When asked “why” she thinks there is this dichotomy, Wershler replied, “Our current thinking places birth control methods in a hierarchy of effectiveness and suitability. This thinking holds us back from giving more credibility and time to NHBC methods. In the hierarchy, HBC and now long-acting reversible contraceptives like the Mirena [hormonal coil], copper coil and hormonal implants are typically considered the “best” methods.”

Realistically speaking, there is no reason why NHBC methods should not get equal attention. If it’s a case of thinking that hormonal contraceptives are more effective than NHBC, then there is evidence through clinical trials to suggest otherwise. It has been shown that the Fertility Awareness Method, when followed correctly, has an effectiveness of 99.4% for women that abstained during the fertile period. That is as reliable as the progestogen only pill or implant.

Although it’s listed in the FPA leaflet, when it comes to Fertility Awareness as a form of contraception it could be argued that there are still too many risks involved. As Anne Webb suggests, “FAM is not a top menu option; it’s more on the specials board,” as it might not be accessible to some women (those that have irregular periods, for example), but there is evidence that more women and couples are willing to try it, rather than opt for a quick fix pill.

As much as I, and others, would like to slam the pill for its negative side effects, the truth is that it’s a viable and workable option for millions of women. The problem is that all too often the pill is prescribed and popped, or we go for a “fit and forget” option without knowing the full story, because it’s easy.

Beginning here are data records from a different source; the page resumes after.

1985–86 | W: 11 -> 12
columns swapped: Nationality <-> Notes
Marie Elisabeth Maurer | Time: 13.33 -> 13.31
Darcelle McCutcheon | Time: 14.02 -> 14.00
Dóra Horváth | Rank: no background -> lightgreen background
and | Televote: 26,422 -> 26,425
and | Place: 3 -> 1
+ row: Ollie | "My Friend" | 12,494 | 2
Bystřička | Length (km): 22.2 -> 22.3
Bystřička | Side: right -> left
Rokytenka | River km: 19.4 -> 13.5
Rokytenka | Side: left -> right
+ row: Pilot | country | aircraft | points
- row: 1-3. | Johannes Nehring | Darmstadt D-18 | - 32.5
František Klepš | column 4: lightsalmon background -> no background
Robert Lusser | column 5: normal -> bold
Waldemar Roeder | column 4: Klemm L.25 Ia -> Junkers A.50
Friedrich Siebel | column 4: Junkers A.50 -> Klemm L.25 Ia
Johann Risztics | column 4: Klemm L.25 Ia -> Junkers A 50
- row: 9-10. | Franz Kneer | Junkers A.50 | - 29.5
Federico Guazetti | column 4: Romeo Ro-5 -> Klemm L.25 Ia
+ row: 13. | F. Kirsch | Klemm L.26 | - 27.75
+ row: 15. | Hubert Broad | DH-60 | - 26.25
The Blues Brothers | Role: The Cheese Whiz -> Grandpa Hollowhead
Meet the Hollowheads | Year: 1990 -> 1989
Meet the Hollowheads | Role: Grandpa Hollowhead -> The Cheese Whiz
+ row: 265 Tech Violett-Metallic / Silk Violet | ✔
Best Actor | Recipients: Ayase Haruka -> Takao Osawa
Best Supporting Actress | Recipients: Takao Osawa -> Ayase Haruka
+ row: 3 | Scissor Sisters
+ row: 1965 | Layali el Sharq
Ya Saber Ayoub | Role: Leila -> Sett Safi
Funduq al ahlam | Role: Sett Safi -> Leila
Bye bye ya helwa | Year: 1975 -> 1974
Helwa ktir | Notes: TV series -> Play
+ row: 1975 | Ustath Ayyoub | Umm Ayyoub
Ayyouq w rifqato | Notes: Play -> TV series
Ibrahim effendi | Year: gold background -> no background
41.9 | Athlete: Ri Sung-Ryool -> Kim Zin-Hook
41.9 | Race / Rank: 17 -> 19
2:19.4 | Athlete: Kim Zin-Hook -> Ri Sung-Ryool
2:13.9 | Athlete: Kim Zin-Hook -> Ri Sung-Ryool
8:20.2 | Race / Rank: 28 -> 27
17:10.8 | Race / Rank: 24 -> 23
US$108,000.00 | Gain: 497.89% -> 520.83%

There can never be a one size fits all idea when it comes to contraception. Wershler commented, “Most women will transition between method groups throughout our reproductive lives, therefore we need to know how to use all methods, or where to go to learn or access all methods should we want to use them.” Varying factors means that different methods have to be and should be available. The problem many women unfortunately face at the moment is a lack of balanced education and the question should not be limited to what is there instead of hormones, it should be, why are we not getting the full picture?